One of Marty Mann’s chores was to promote the formation of committees in cities and towns, She had a knack for gathering the elite, including newsmen. The local committees were to select a person to do the footwork, raise funds and chair their meetings.
Late in the first decade of A. A’s existence in Worcester, Francis Holmes attended many A. A. meetings. He didn’t claim to be eligible for membership, although any person is a member if he says so. But no one can speak for another or for a group and there is not authority in A. A. except a loving God as He may be expressed by the group conscience.
Francis Holmes became the Executive Secretary for the Worcester Committee on Alcoholism. His base of operation seemed to be within the meeting places of A. A. and he was made to feel at home. We were quite well-informed about alcoholism 40 years ago. We shared our knowledge with all who sought our help. Except in the field of detoxification and statistics, very little has been added. Mr. Holmes did his job well and good. His son, William O. Holmes, followed in his footsteps. He is known to us as Bill. According to the Sunday Telegram article, he is now a counselor in the Alcoholic Services Department at St. Vincent’s Hospital. He is a good man and I believe he did well in a field that can be very frustrating and discouraging.
Bill Holme’s recollection of the early days of A. A. in Worcester, seems more like fiction than fact to one who lived through it all.
Dr. George Deering’s recollection of 1944, which I quote from the Telegram article as follows, “Ten cars crashed the gate at City Hospital and 30 or 40 people staggered in drunk, sick and suffering with delirium tremens, etc.,” is wholly false. At that point in time and place we knew everything that went on at City Hospital that had to do with alcoholics.

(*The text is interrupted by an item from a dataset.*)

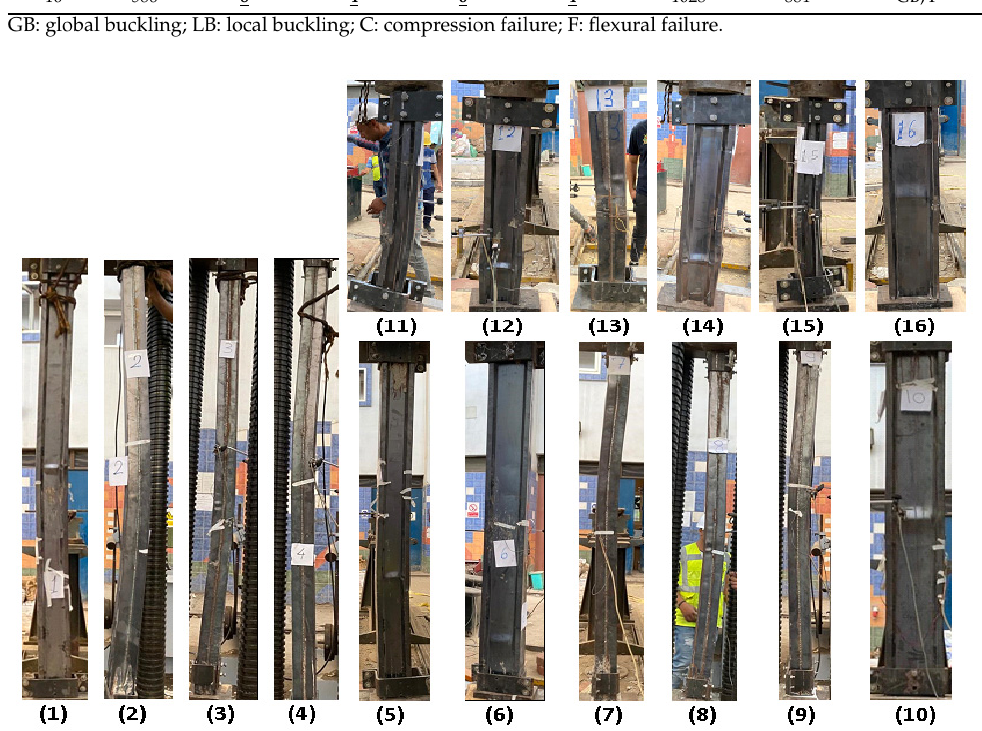
Table 5. Summary of experimental program results.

And we had an ultra efficient grapevine. Nothing of such a melee reached our headquarters. There were less than six padded cells for delirium tremens cases in Ward L at City Hospital. They were dismantled about 1950. The whole story is ludicrous and demeaning, as were most of the recollections.
Soon after Francis Holmes began forming the Educational Committee, he arranged with radio station WTAG to broadcast an interview with me relative to the workings of Alcoholics Anonymous. It was done August 11, 1951. All who heard my answers to his questions received a good knowledge of the workings of A. A. A record was made. Bill could have produced the disc or borrowed mine. It was and is available for reproduction.

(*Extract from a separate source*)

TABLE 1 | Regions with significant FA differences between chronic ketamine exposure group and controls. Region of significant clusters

I am grieved to witness such flagrant disregard of A. A.’s most sacred tradition as in the Sunday Telegram, October 17, 1982. The grim reaper took the good doctor, referred to, several years ago. It would have been ethical and merciful to his survivors if his alcoholic experience had not been featured in newsprint. Our tradition of anonymity is to protect the members, their families, and their surviving kinfolk from unnecessary stigma and/or embarrassment.
The doctor was one of the great men of our time in our city. He fathered the Cerebral Palsy Clinic for children at Memorial Hospital and gave his free time as a physician and surgeon in that specialty. He was a good man.
I had the good fortune to be associated with him on the staff of that clinic and in Alcoholics Anonymous also.
For the enlightenment of readers, I will quote part of the A. A. Tradition. Quote: “Our relations with the general public should be characterized by personal anonymity. We think A. A. ought to avoid sensational advertising. Our names and our pictures as A. A. members ought not to be broadcast, filmed or publicly printed. Our public relations should be guided by the principle of attraction rather than promotion. There is never a need to praise ourselves.”
Good night. May the overpowering spirit which motivates us in Alcoholics Anonymous be a source of inspiration to you all, also.